# [Task item]
Scan the records for the word "elbow". Return each line where it is found.

(Items listed in a dataset)
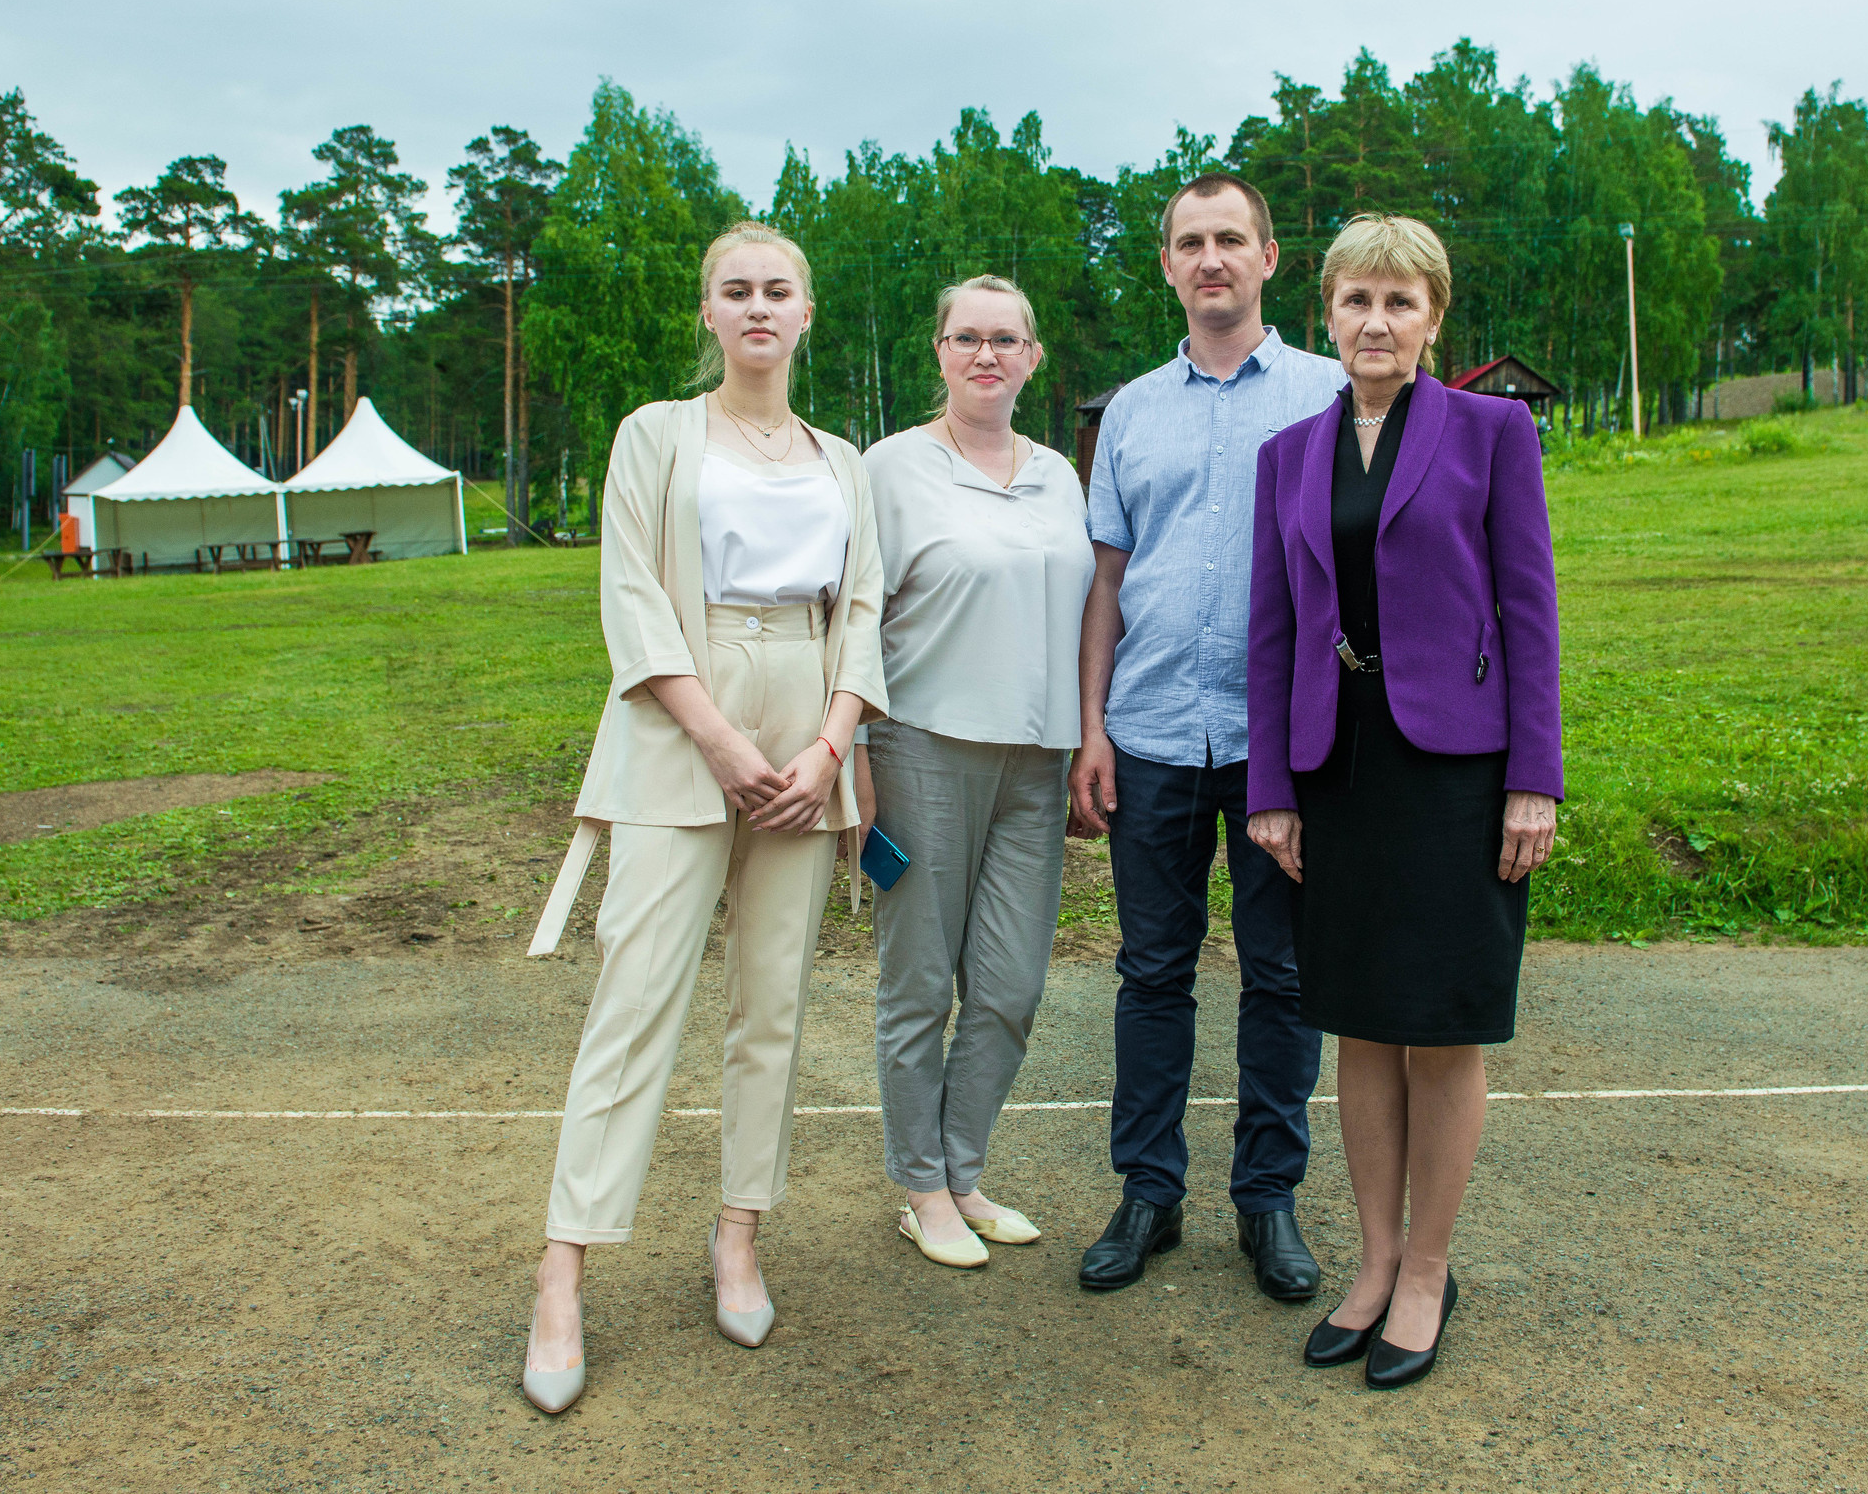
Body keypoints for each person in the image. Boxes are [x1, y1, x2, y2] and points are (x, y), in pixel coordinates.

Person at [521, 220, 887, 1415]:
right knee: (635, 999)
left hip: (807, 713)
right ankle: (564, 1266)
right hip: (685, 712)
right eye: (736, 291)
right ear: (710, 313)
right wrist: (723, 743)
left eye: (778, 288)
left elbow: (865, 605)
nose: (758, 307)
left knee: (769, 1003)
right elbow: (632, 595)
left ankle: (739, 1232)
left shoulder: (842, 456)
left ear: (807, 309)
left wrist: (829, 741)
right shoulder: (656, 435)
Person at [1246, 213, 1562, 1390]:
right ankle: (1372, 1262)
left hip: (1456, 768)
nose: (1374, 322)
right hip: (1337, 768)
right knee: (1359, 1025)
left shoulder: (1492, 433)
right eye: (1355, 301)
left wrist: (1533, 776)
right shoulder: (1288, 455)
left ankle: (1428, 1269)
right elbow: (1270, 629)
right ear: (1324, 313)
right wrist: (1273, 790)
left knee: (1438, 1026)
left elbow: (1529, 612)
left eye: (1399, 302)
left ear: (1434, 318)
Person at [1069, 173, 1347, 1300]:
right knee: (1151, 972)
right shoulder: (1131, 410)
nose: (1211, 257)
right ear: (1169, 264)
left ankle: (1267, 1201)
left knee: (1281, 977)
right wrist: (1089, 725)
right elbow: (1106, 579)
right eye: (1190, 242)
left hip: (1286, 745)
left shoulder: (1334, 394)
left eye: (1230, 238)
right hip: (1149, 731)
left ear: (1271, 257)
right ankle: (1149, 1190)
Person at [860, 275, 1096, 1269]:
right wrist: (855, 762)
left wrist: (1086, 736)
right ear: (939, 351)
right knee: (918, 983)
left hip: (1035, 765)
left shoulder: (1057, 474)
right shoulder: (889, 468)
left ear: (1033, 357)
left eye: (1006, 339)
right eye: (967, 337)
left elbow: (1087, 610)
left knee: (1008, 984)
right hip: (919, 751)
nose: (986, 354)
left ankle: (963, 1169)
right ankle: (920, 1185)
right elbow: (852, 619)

* * *

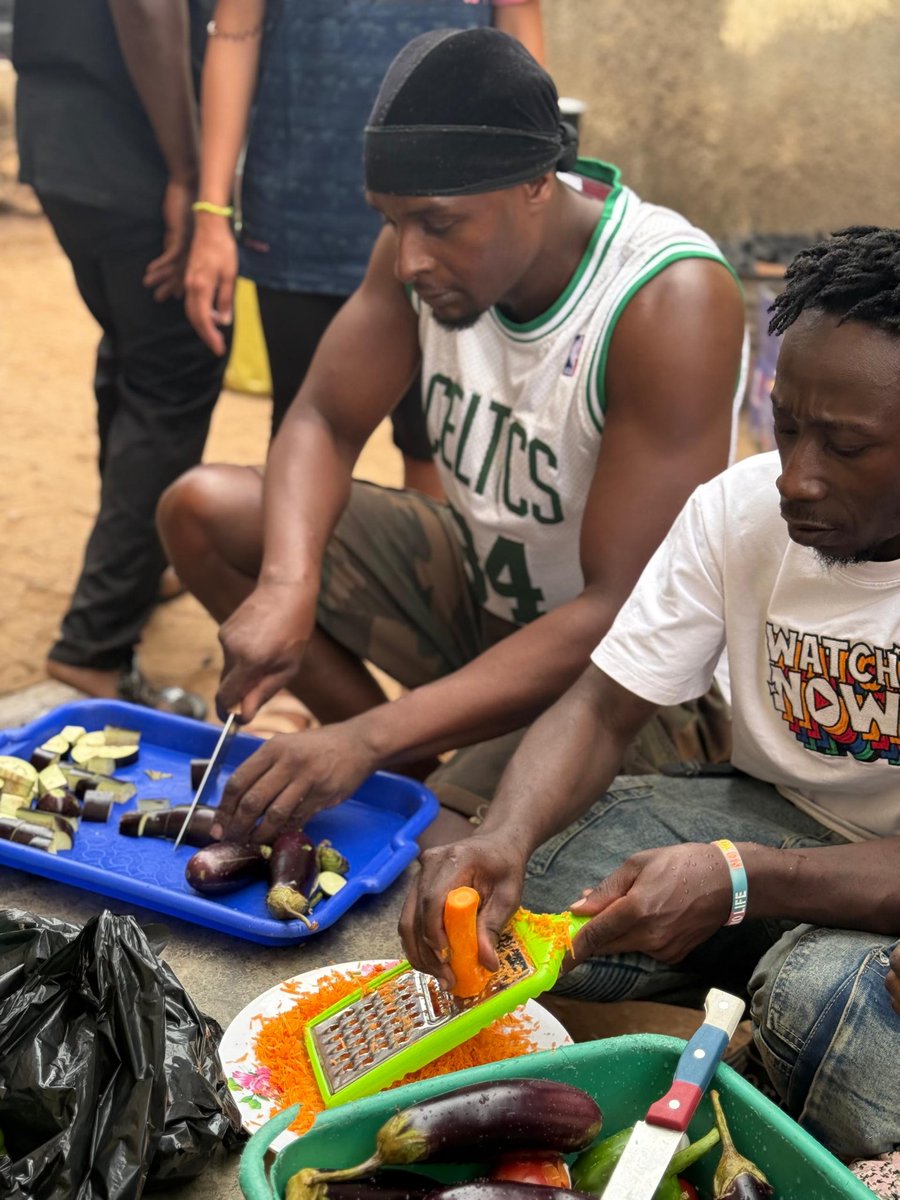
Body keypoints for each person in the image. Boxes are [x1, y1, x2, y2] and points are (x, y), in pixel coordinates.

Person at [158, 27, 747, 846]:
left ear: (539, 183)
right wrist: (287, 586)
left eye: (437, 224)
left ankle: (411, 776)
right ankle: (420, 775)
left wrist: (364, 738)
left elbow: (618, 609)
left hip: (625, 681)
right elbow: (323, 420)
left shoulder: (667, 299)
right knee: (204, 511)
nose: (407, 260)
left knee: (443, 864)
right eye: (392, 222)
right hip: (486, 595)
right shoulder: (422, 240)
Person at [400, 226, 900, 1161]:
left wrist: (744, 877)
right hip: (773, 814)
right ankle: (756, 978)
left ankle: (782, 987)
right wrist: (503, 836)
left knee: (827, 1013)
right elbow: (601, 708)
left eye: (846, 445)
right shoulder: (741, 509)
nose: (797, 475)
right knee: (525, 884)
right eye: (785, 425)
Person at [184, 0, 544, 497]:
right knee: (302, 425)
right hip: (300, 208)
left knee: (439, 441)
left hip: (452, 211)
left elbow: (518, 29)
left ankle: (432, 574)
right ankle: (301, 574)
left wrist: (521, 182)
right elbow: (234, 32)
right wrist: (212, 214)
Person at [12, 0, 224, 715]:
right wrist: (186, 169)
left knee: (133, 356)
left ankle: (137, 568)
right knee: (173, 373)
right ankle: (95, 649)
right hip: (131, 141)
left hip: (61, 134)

# [Completed task]
left elbow: (865, 605)
right elbow: (632, 595)
right elbow: (1270, 629)
left elbow: (1529, 612)
right elbow: (1106, 579)
left elbow: (1087, 610)
right elbow: (852, 619)
left elbow: (618, 609)
right elbow: (323, 420)
right elbow: (601, 708)
left elbow: (518, 29)
right elbow: (234, 32)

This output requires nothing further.